→ 요청 내용: 목록에서 "Aziende controllate (%)" 문구가 있는 줄부터 목록 마지막 줄까지, 처음과 끝 줄을 포함해 그대로 출력하세요. 그림은 답에서 빼세요.
------------------------------
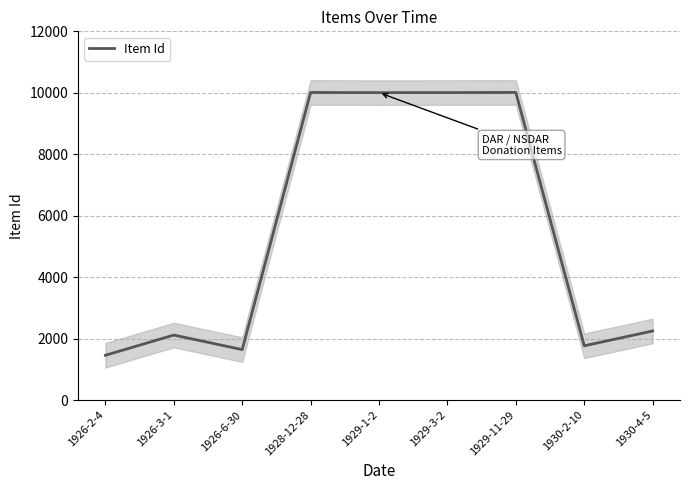

Reading left to right, extract all data points from this chart.

1458	2116	1643	10010	10005	10007	10011	1766	2249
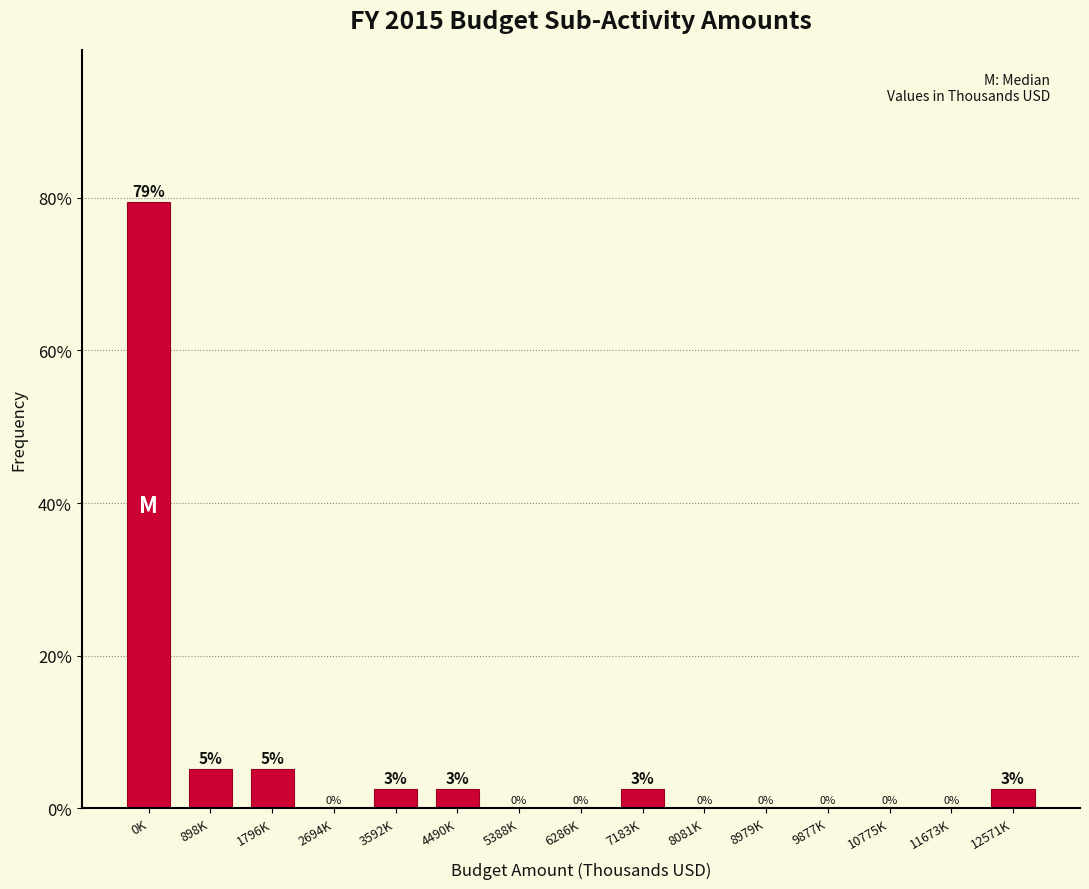

At which category does the chart reach its peak across all series?

0K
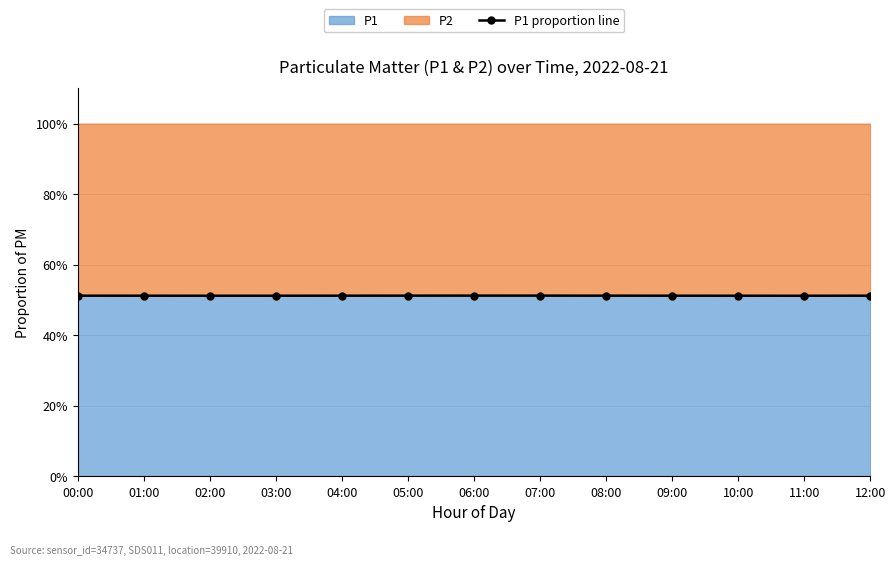

What is the approximate value at 05:00?

51.2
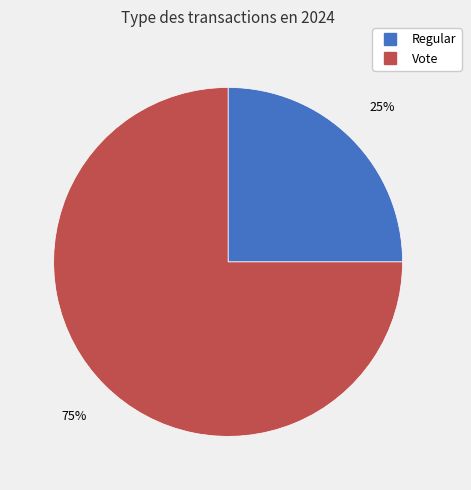

Is it true that Vote is 87% of the pie?

False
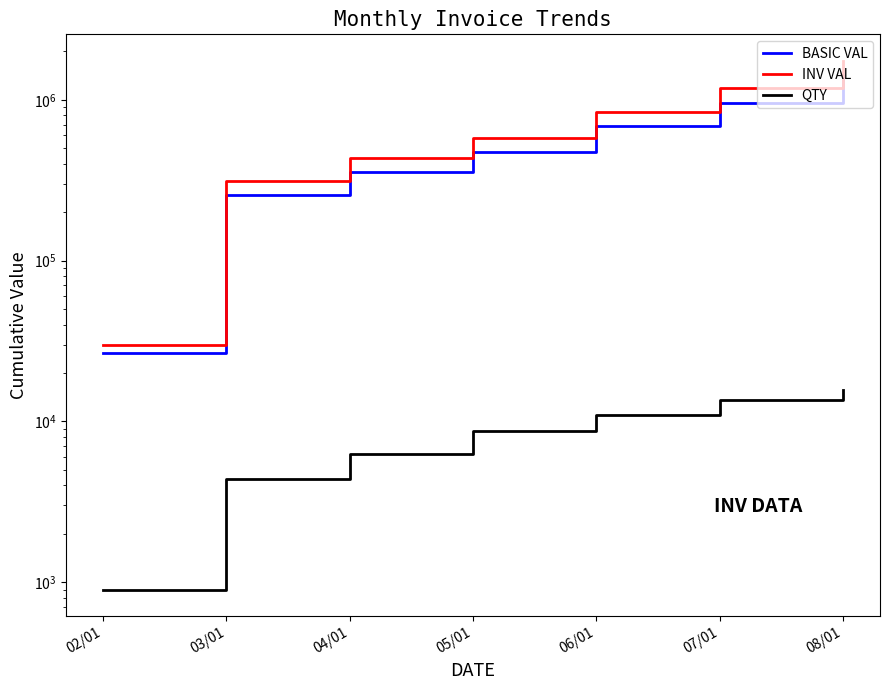

How many data points in QTY are above 8721?

3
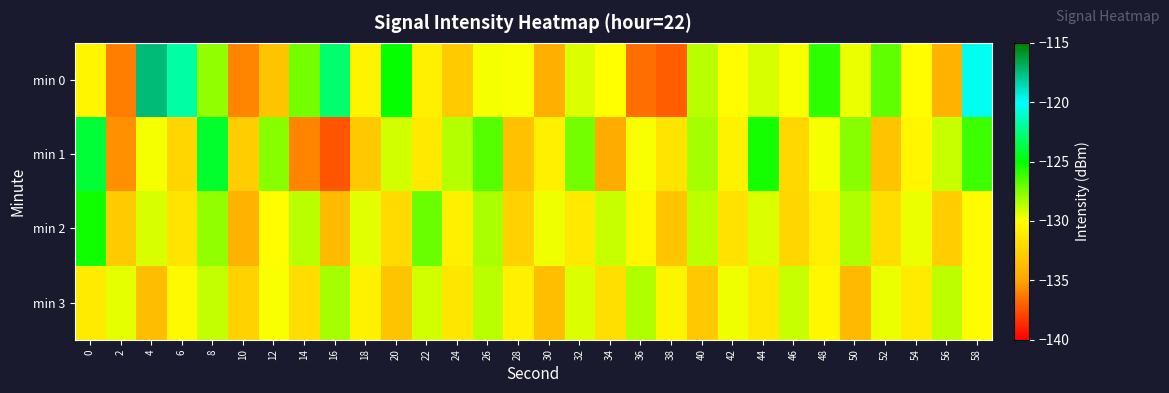

Reading left to right, what are all the values shown in this chart?

min 0: 0=-130.5	2=-136.1	4=-117.4	6=-121.8	8=-127.9	10=-135.9	12=-133.2	14=-127.3	16=-122.8	18=-130.6	20=-125.1	22=-130.9	24=-132.8	26=-129.8	28=-129.9	30=-134.4	32=-129.3	34=-130.0	36=-136.7	38=-137.1	40=-128.6	42=-130.2	44=-129.2	46=-129.9	48=-125.9	50=-129.6	52=-126.8	54=-130.1	56=-134.2	58=-120.3
min 1: 0=-124.0	2=-135.6	4=-129.8	6=-132.2	8=-124.1	10=-132.7	12=-127.6	14=-135.9	16=-137.4	18=-133.0	20=-129.1	22=-131.2	24=-128.5	26=-126.7	28=-133.4	30=-130.8	32=-127.3	34=-134.6	36=-129.9	38=-131.5	40=-128.2	42=-130.7	44=-125.4	46=-132.1	48=-129.8	50=-127.6	52=-133.3	54=-130.5	56=-128.9	58=-126.2
min 2: 0=-125.3	2=-132.8	4=-129.2	6=-131.5	8=-127.8	10=-134.2	12=-130.1	14=-128.6	16=-133.7	18=-129.4	20=-131.9	22=-127.1	24=-130.8	26=-128.3	28=-132.5	30=-129.7	32=-131.2	34=-128.9	36=-130.4	38=-133.1	40=-128.7	42=-131.6	44=-129.3	46=-132.2	48=-130.9	50=-128.4	52=-131.8	54=-129.6	56=-132.7	58=-130.2
min 3: 0=-131.1	2=-129.5	4=-133.6	6=-130.3	8=-128.8	10=-132.4	12=-129.9	14=-131.8	16=-128.2	18=-130.7	20=-133.2	22=-129.1	24=-131.4	26=-128.6	28=-130.9	30=-133.5	32=-129.3	34=-131.7	36=-128.4	38=-130.6	40=-133.0	42=-129.7	44=-131.3	46=-128.9	48=-130.4	50=-133.8	52=-129.6	54=-131.1	56=-128.7	58=-130.2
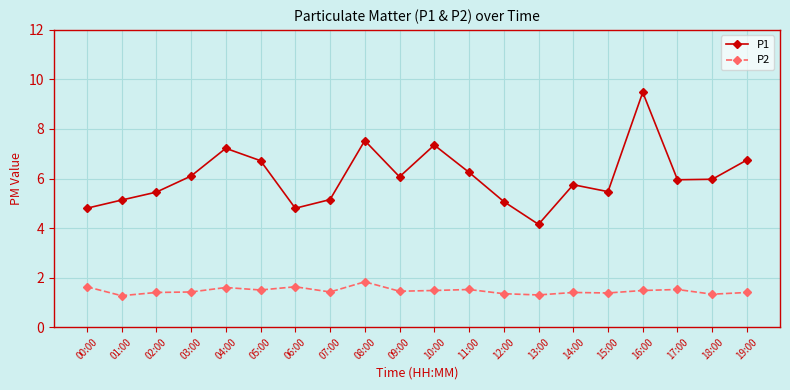

In P2, how many points are higher than both neighbors (excluding endpoints)?

6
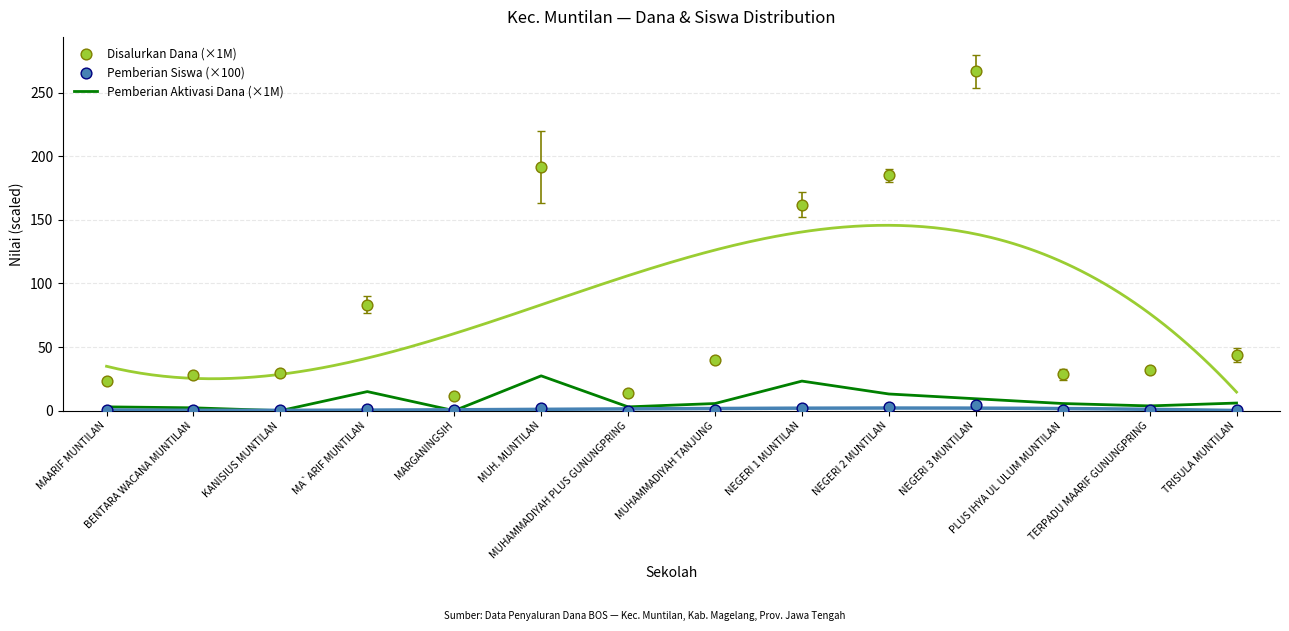

At which category is the sum across all series the highest?

NEGERI 3 MUNTILAN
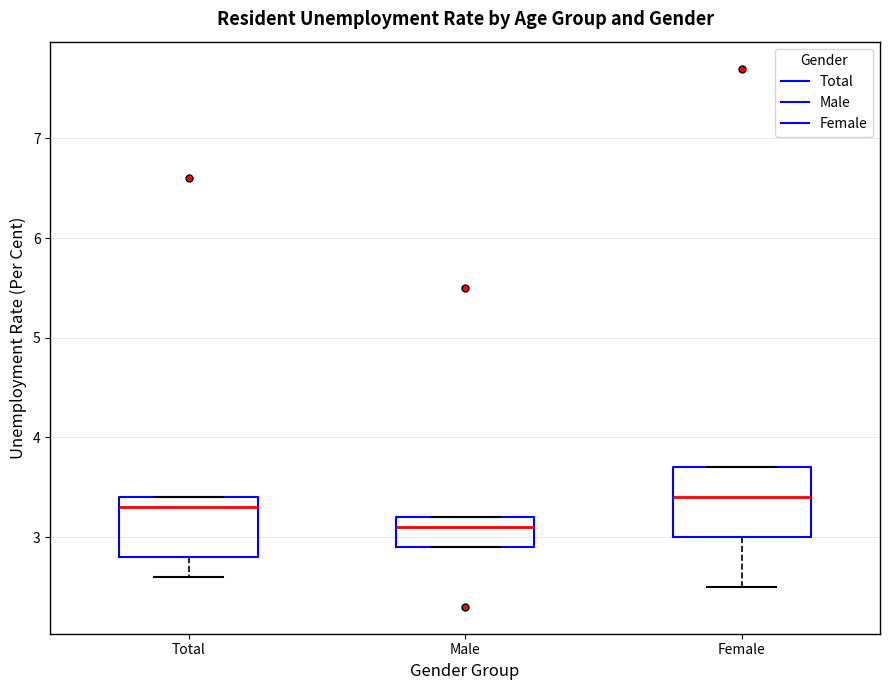

Reading left to right, transcribe this box plot: for each box, give where its median line is, the range the box spans, and where its two whiskers end, as read against the y-axis. The values are not printed on the chart, so give them approximately, as read against the axis.

Total: median 3.3, box 2.8 to 3.4, whiskers 2.6 to 3.4
Male: median 3.1, box 2.9 to 3.2, whiskers 2.9 to 3.2
Female: median 3.4, box 3.0 to 3.7, whiskers 2.5 to 3.7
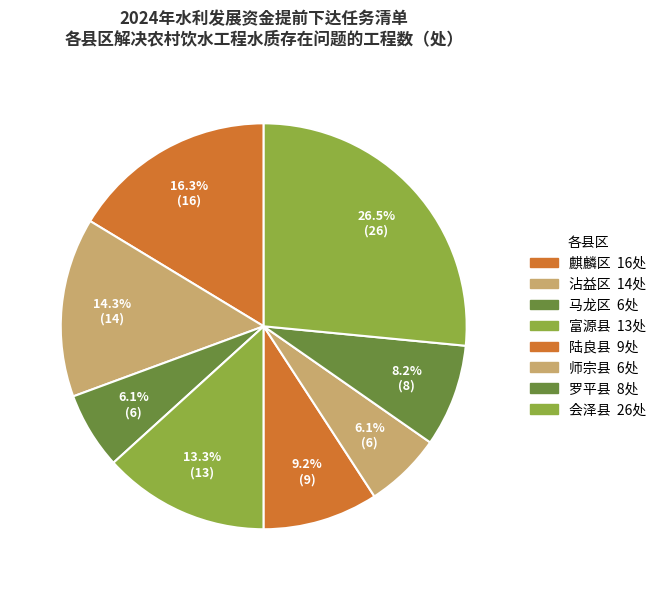

True or false: 师宗县 accounts for 6% of the total.

True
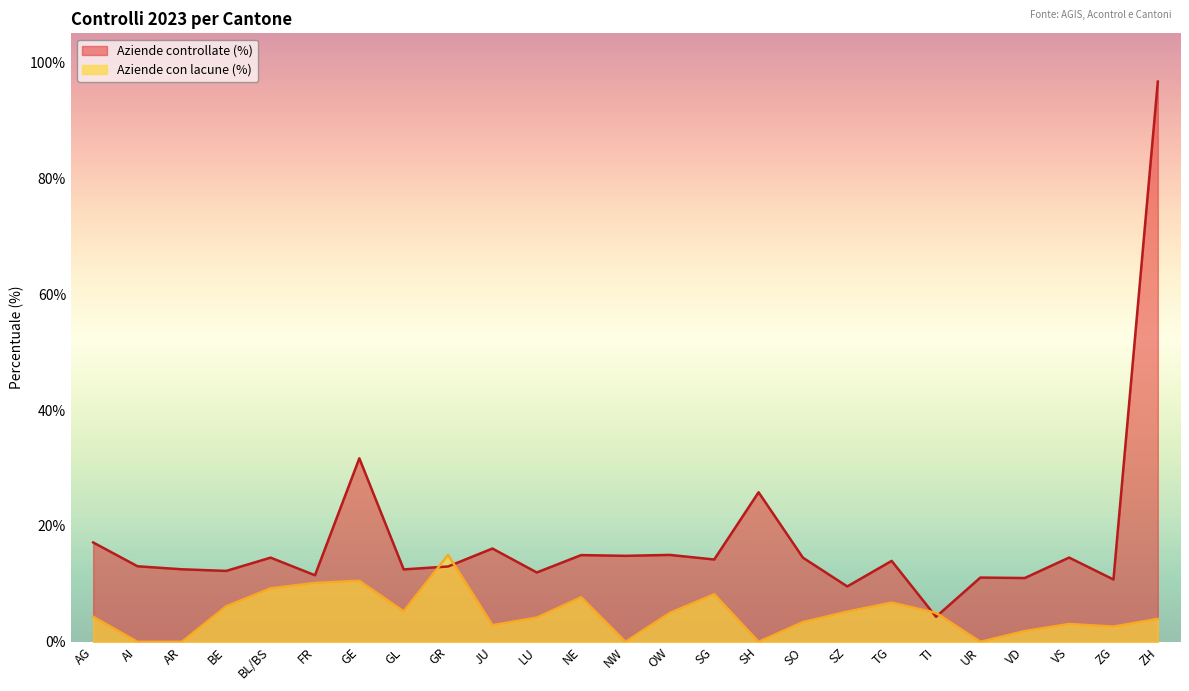

Which series has the widest spread of values?

Aziende controllate (%)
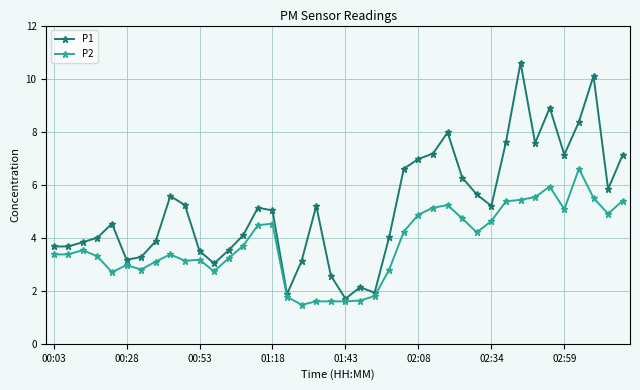

How many categories are shown in the chart?

40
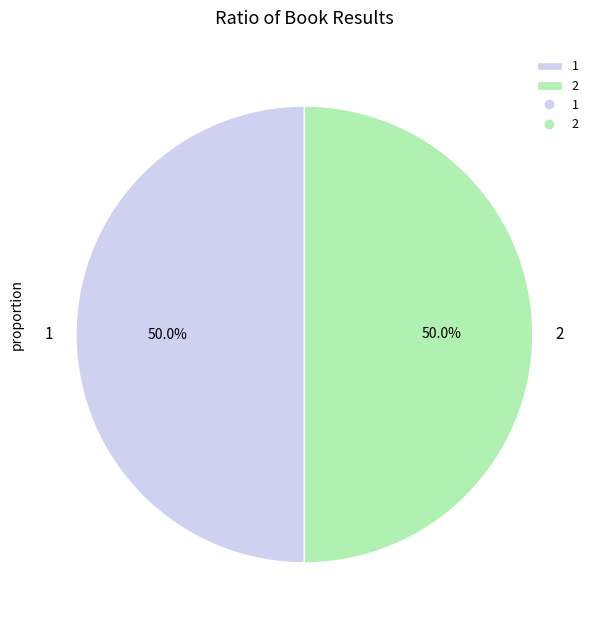

What is the ratio of the value at 1 to the value at 2?

1.0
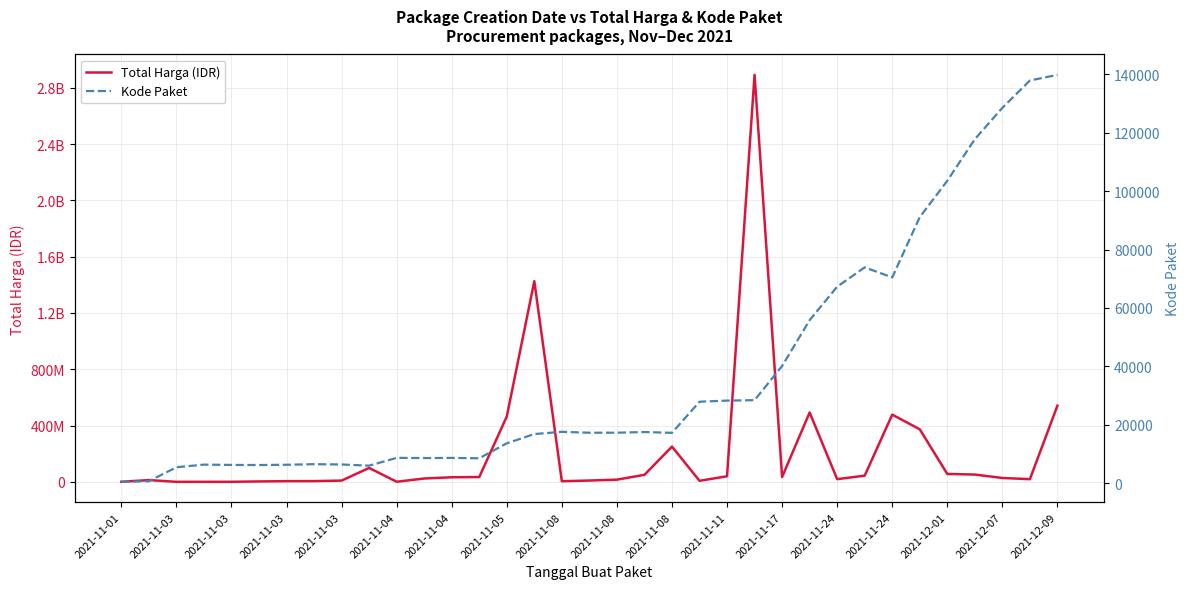

Reading left to right, list all the values displayed in this chart.

Total Harga (IDR): 333600	12453900	78000	182000	265000	2772000	4672200	5129000	8742500	98772570	577875	23653000	32441200	34000000	464002100	1425867900	4350000	9180000	15513960	49730040	250350000	7401240	39440000	2892122000	34292000	493000000	19175000	43859200	477600000	373404000	56152800	51601000	27412000	18900000	541071000
Kode Paket: 464	675	5449	6350	6246	6214	6300	6503	6397	5997	8668	8601	8646	8530	13652	16823	17580	17272	17283	17509	17238	27891	28271	28425	40112	55826	67279	73894	70453	91101	103541	117783	128516	137876	139817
------------------------------
→ 과제 답변:
Aziende controllate (%)

How many categories are shown in the chart?

40

What is the ratio of the value at 1 to the value at 2?

1.0

Reading left to right, list all the values displayed in this chart.

Total Harga (IDR): 333600	12453900	78000	182000	265000	2772000	4672200	5129000	8742500	98772570	577875	23653000	32441200	34000000	464002100	1425867900	4350000	9180000	15513960	49730040	250350000	7401240	39440000	2892122000	34292000	493000000	19175000	43859200	477600000	373404000	56152800	51601000	27412000	18900000	541071000
Kode Paket: 464	675	5449	6350	6246	6214	6300	6503	6397	5997	8668	8601	8646	8530	13652	16823	17580	17272	17283	17509	17238	27891	28271	28425	40112	55826	67279	73894	70453	91101	103541	117783	128516	137876	139817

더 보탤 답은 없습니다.